------ GIVEN MATERIAL ------

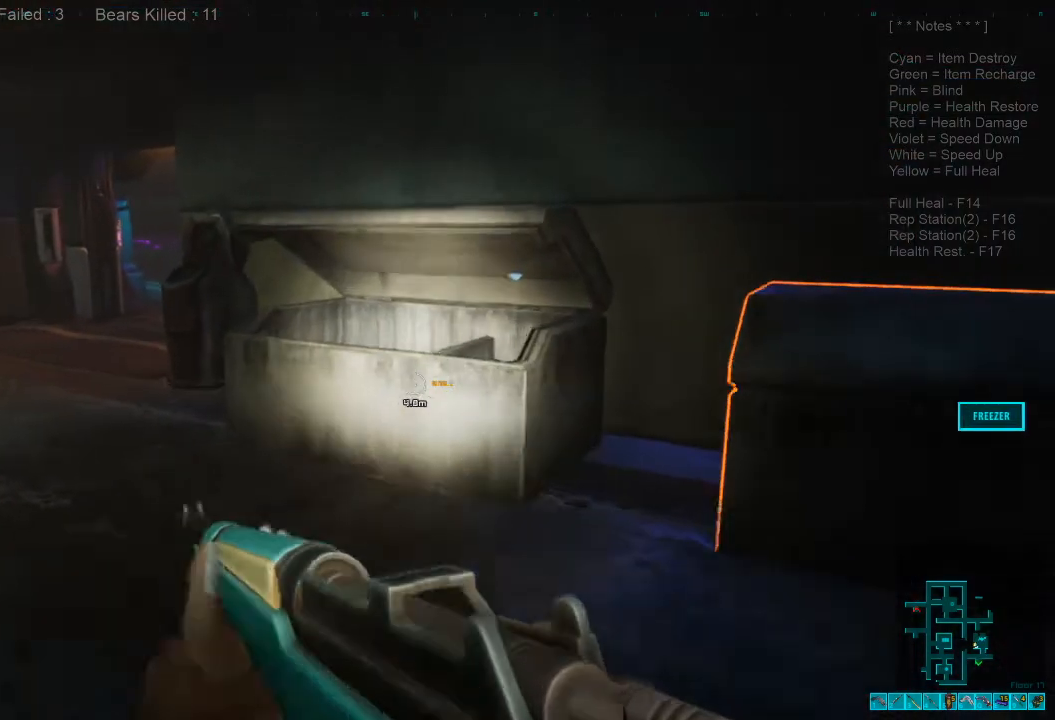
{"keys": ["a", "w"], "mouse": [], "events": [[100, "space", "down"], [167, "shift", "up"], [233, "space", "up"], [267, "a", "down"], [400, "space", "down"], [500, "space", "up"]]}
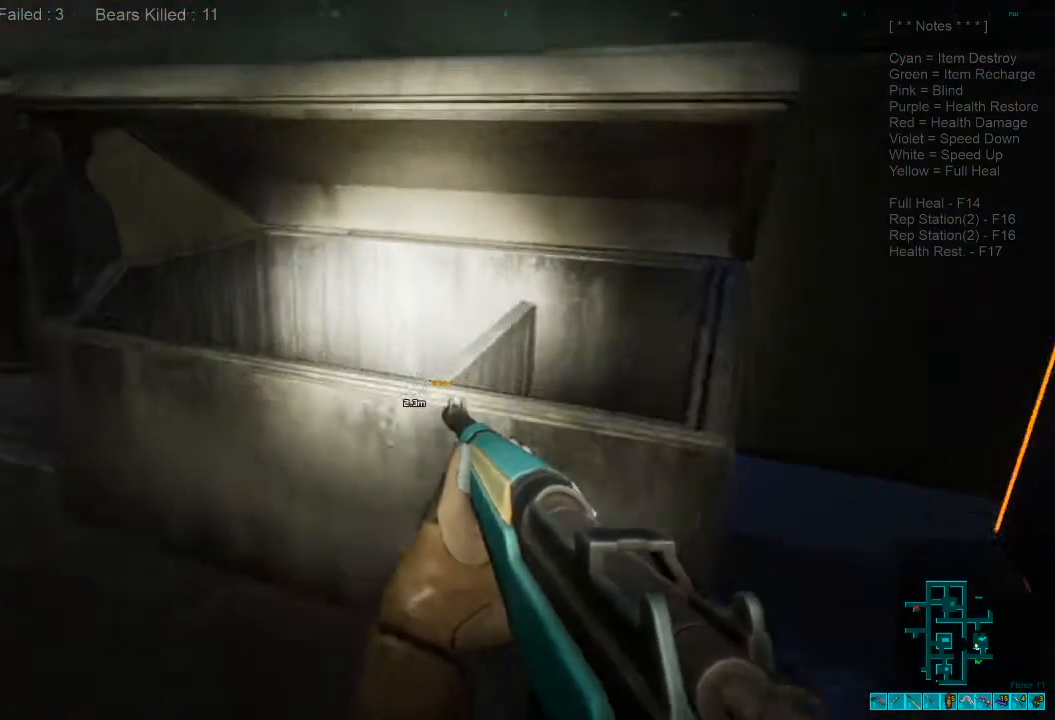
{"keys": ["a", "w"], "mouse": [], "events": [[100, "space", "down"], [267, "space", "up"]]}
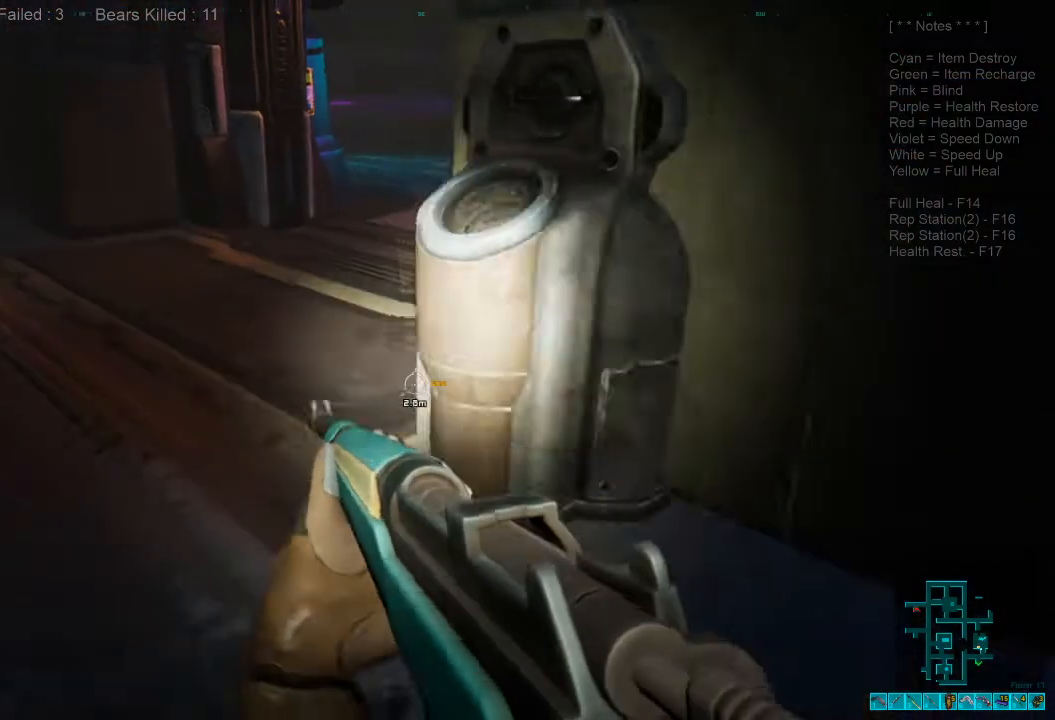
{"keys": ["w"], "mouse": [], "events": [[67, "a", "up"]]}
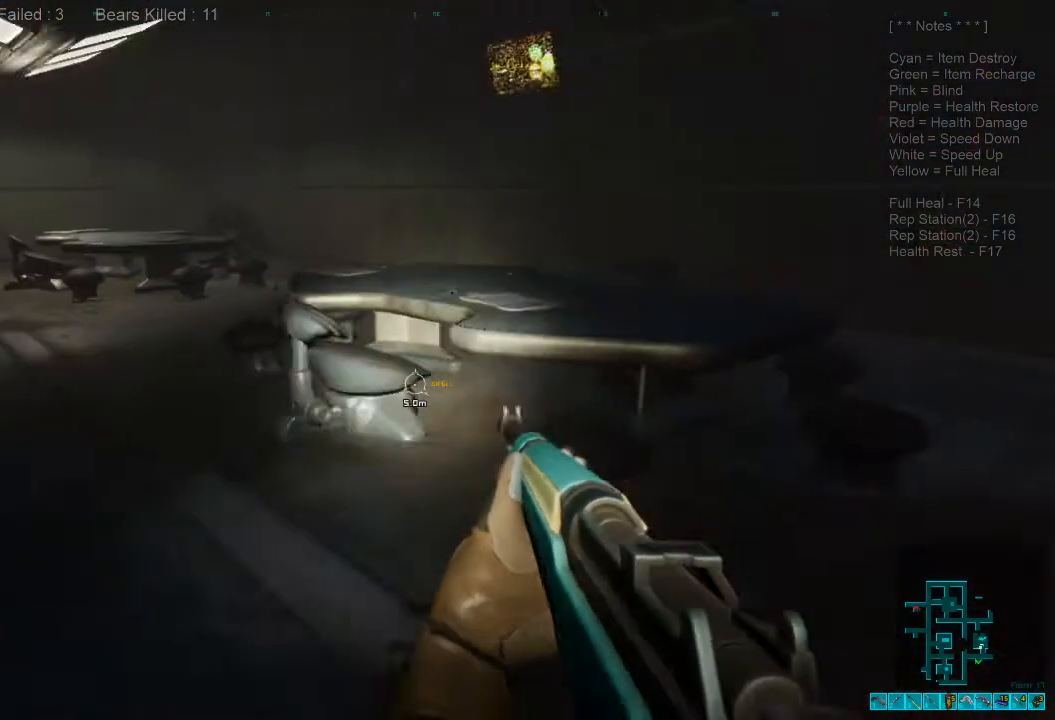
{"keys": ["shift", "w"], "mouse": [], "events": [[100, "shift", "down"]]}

------

Each line above that carries the string "shift" has to be returned.

**ANSWER**
{"keys": ["a", "w"], "mouse": [], "events": [[100, "space", "down"], [167, "shift", "up"], [233, "space", "up"], [267, "a", "down"], [400, "space", "down"], [500, "space", "up"]]}
{"keys": ["shift", "w"], "mouse": [], "events": [[100, "shift", "down"]]}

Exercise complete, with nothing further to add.